* Request: Would you output the lines from the one containing "ご家族で快適に過ごしたい。書斎や在宅" through the final line of the entries, exactly and with pictures omitted?

* Task material:
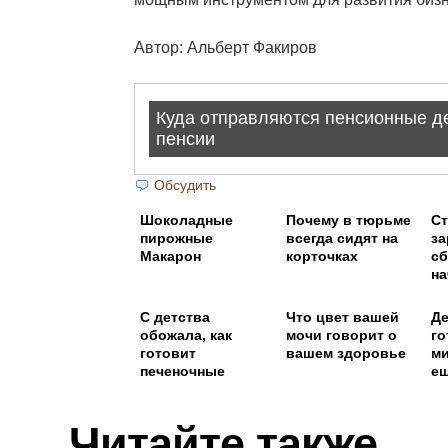
Автор: Альберт Факиров
Обсудить
Шоколадные
Почему в тюрьме
Ст
пирожные
всегда сидят на
за
Макарон
корточках
сб
на
с
С детства
Что цвет вашей
Де
обожала, как
мочи говорит о
го
готовит
вашем здоровье
ми
печеночные
ещ
блинчики моя
мама — они
получались очень
Читайте также
нежные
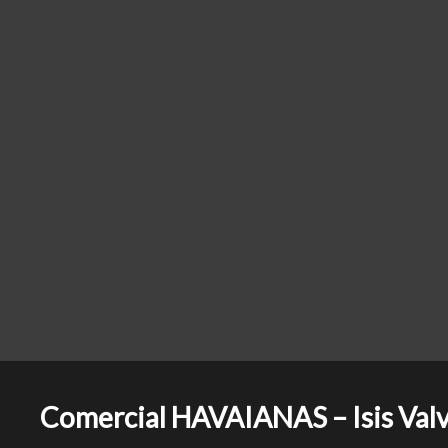
Comercial HAVAIANAS – Isis Val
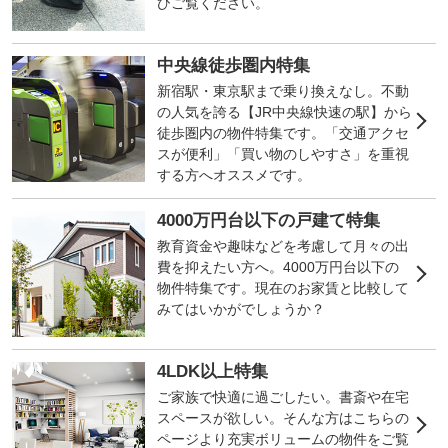
ひご覧ください。
中央線徒歩圏内特集
新宿駅・東京駅まで乗り換えなし。不動
の人気を誇る【JR中央線快速の駅】から
徒歩圏内の物件特集です。「交通アクセ
スが便利」「買い物のしやすさ」を重視
する方へオススメです。
4000万円台以下の戸建て特集
教育資金や趣味などを考慮して月々の出
費を抑えたい方へ。4000万円台以下の
物件特集です。現在のお家賃と比較して
みてはいかがでしょうか？
4LDK以上特集
ご家族で快適に過ごしたい。書斎や在宅
スペースが欲しい。そんな方はこちらの
ページより充実ボリュームの物件をご覧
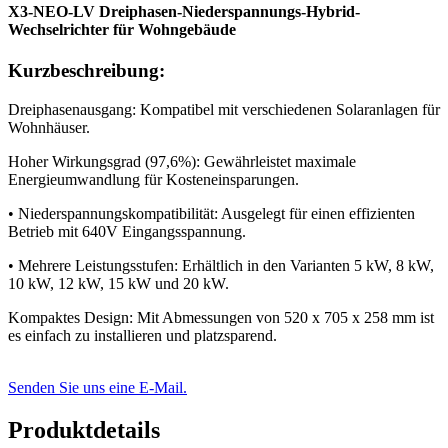
X3-NEO-LV Dreiphasen-Niederspannungs-Hybrid-
Wechselrichter für Wohngebäude
Kurzbeschreibung:
Dreiphasenausgang: Kompatibel mit verschiedenen Solaranlagen für
Wohnhäuser.
Hoher Wirkungsgrad (97,6%): Gewährleistet maximale
Energieumwandlung für Kosteneinsparungen.
• Niederspannungskompatibilität: Ausgelegt für einen effizienten
Betrieb mit 640V Eingangsspannung.
• Mehrere Leistungsstufen: Erhältlich in den Varianten 5 kW, 8 kW,
10 kW, 12 kW, 15 kW und 20 kW.
Kompaktes Design: Mit Abmessungen von 520 x 705 x 258 mm ist
es einfach zu installieren und platzsparend.
Senden Sie uns eine E-Mail.
Produktdetails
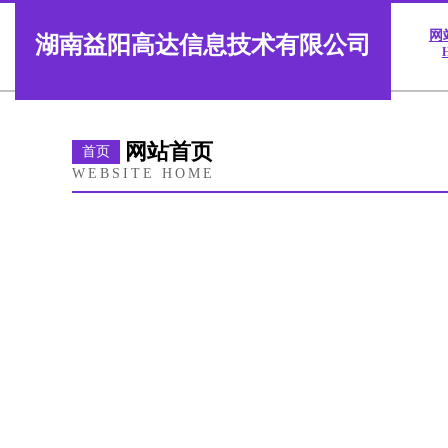
网
湖南益阳高达信息技术有限公司
网站首页
首页
WEBSITE HOME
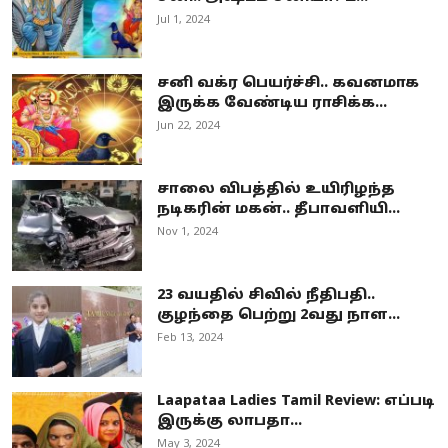
Jul 1, 2024
சனி வக்ர பெயர்ச்சி.. கவனமாக
இருக்க வேண்டிய ராசிக்க...
Jun 22, 2024
சாலை விபத்தில் உயிரிழந்த
நடிகரின் மகன்.. தீபாவளியி...
Nov 1, 2024
23 வயதில் சிவில் நீதிபதி..
குழந்தை பெற்று 2வது நாள...
Feb 13, 2024
Laapataa Ladies Tamil Review: எப்படி
இருக்கு லாபதா...
May 3, 2024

* Worked solution:
ご家族で快適に過ごしたい。書斎や在宅
スペースが欲しい。そんな方はこちらの
ページより充実ボリュームの物件をご覧
X3-NEO-LV Dreiphasen-Niederspannungs-Hybrid-
Wechselrichter für Wohngebäude
Kurzbeschreibung:
Dreiphasenausgang: Kompatibel mit verschiedenen Solaranlagen für
Wohnhäuser.
Hoher Wirkungsgrad (97,6%): Gewährleistet maximale
Energieumwandlung für Kosteneinsparungen.
• Niederspannungskompatibilität: Ausgelegt für einen effizienten
Betrieb mit 640V Eingangsspannung.
• Mehrere Leistungsstufen: Erhältlich in den Varianten 5 kW, 8 kW,
10 kW, 12 kW, 15 kW und 20 kW.
Kompaktes Design: Mit Abmessungen von 520 x 705 x 258 mm ist
es einfach zu installieren und platzsparend.
Senden Sie uns eine E-Mail.
Produktdetails
网
湖南益阳高达信息技术有限公司
网站首页
首页
WEBSITE HOME
Jul 1, 2024
சனி வக்ர பெயர்ச்சி.. கவனமாக
இருக்க வேண்டிய ராசிக்க...
Jun 22, 2024
சாலை விபத்தில் உயிரிழந்த
நடிகரின் மகன்.. தீபாவளியி...
Nov 1, 2024
23 வயதில் சிவில் நீதிபதி..
குழந்தை பெற்று 2வது நாள...
Feb 13, 2024
Laapataa Ladies Tamil Review: எப்படி
இருக்கு லாபதா...
May 3, 2024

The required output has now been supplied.